Ellie van Gemeren was worried about one aspect of her business plan. She’s selling water bottles with labels she’s designed promoting a charity race, but producing the labels will cost more than what people will pay for the water.
“What do we do if we spend more than we bring in?” van Gemeren, a senior from Canton, asked business owners Paul Shapiro and Susan Anderson during a recent coaching session in her economics class at The Ethel Walker School in Simsbury.
Shapiro, who, with Anderson, owns vie LLC in West Simsbury, had a ready answer for how van Gemeren can raise more money for Connecticut Children’s Medical Center while sticking to her plan.
“How can we be more creative, especially when it comes to helping children fight cancer? How can we get the water donated, so we can get the margins to skyrocket?” he asked. “We can introduce you to some of our sponsors to see if they’ll donate the water. We’ll get you in front of the right people.”
With their passion for selling and their savvy business advice, Anderson and Shapiro soothed the worries of several of the 16 students in Michele Harris’ economics class during the recent, hour-long session. Through vie, which trains sales forces for companies around the nation, Shapiro and Anderson are guiding the girls toward their goal of raising $10,000 for hematology and oncology clinical trials at the hospital in Hartford. Sponsors are lined up to match what they raise, up to a total of $20,000.
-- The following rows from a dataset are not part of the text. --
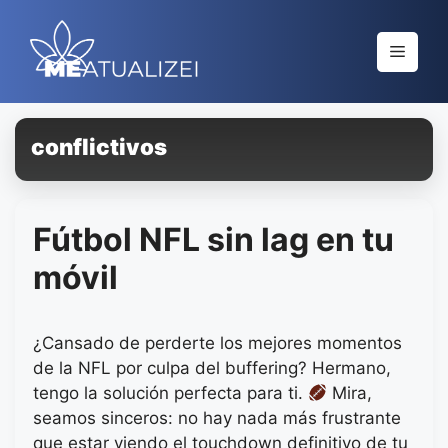
Saltar
al
Menú
contenido
conflictivos
Fútbol NFL sin lag en tu
móvil
¿Cansado de perderte los mejores momentos
de la NFL por culpa del buffering? Hermano,
tengo la solución perfecta para ti.
Mira,
seamos sinceros: no hay nada más frustrante
que estar viendo el touchdown definitivo de tu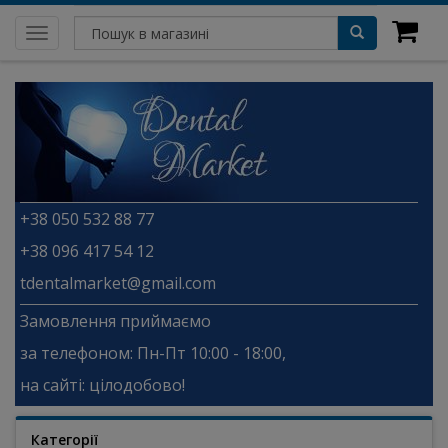
Toggle
navigation
+38 050 532 88 77
+38 096 417 54 12
tdentalmarket@gmail.com
Замовлення приймаємо
за телефоном: Пн-Пт 10:00 - 18:00,
на сайті: цілодобово!
Категорії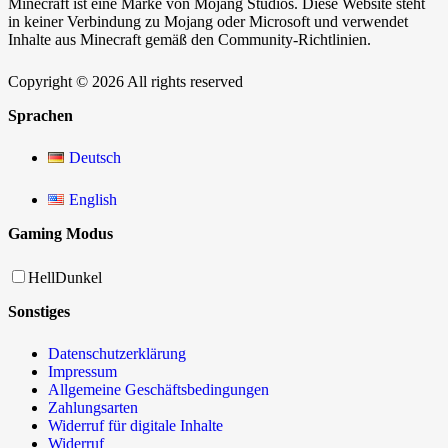
Minecraft ist eine Marke von Mojang Studios. Diese Website steht
in keiner Verbindung zu Mojang oder Microsoft und verwendet
Inhalte aus Minecraft gemäß den Community-Richtlinien.
Copyright © 2026 All rights reserved
Sprachen
Deutsch
English
Gaming Modus
Hell
Dunkel
Sonstiges
Datenschutzerklärung
Impressum
Allgemeine Geschäftsbedingungen
Zahlungsarten
Widerruf für digitale Inhalte
Widerruf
The “vie for the kids business competition” began in early March when the Ethel Walker students visited the hospital to familiarize themselves with its programs. Vie then gave each of the seven groups $100 in seed money and coached them on developing business plans to raise money by May 9, when vie for the kids will hold a 5K trail run, kids fun run and an auction at the private girls’ school to benefit the hospital.
The students’ business plans are ambitious. One team has an aggressive goal of recruiting 500 runners for the race. Another is offering home, dorm room and car cleaning services for professors and students who live at Ethel Walker. Others teams are offering to babysit for professors and Ethel Walker parents in the Farmington Valley or are holding a large lacrosse jamboree for local kids.
This is the first year of the competition, which Anderson and Shapiro dreamed up after raising $50,000 last year at a silent auction to benefit the medical center. By tying the competition closely to Harris’ curriculum, they are giving the students real-world examples of business concepts the firm lives with every day — including developing a target audience, marketing messages, deploying resources efficiently, sticking to financial projections and maximizing the work of every team member, Shapiro said.
Along the way, they also hope the girls learn social responsibility.
“These are very privileged young women who will grow up to be philanthropists,’’ he said. “They are very anxious to help others.”
After working in the sales, marketing, learning and development fields, Anderson and Shapiro started vie three years ago to help clients improve the skills of their sales forces. They study what the high sales performers at a firm do and try to replicate it through training and role-playing. The firm has four clients nationally, said Shapiro, who declined to provide a revenue figure.
Shapiro raised money for a New York hospital three years ago while training for the New York City marathon, but a friend who is a pediatric oncologist at the children’s medical center in Hartford convinced him it would be better to raise money locally.
“Susan and I realized we should help make sure children with cancer have the best care possible in our own backyard,’’ Shapiro said.
Harris, the economics teacher at Ethel Walker, said at first, she was worried about how to integrate the fundraising competition into her class. But she wanted to support the cause and quickly found that the project meshed perfectly with her curriculum.
“They’re learning all of the concepts I’ve been teaching, such as human capital, labor markets, factors of productions, efficiency and entrepreneurship,’’ she said. “This is organically evolved, so we’ve had a sort of “eureka’ moment.”
During the coaching session, some of the students said they were “freaking out” about getting their businesses running or ordering promotional products such as flowers and shoelaces by race day. Others were nervous about asking merchants for food and supplies for the events they’re planning.
Melanie Welcome, a 17-year-old senior from Winsted, said plans for her business team’s lacrosse jamboree were going well, but they weren’t sure how to divide up duties at the event.
“I’m not the person who can be behind the grill to cook hot dogs and hamburgers,’’ she said. “That’s not my thing.”
Anderson advised her to determine her teammates’ strengths and weaknesses and match them to the tasks that need to be done. That’s what businesses do on the fly every day, she said.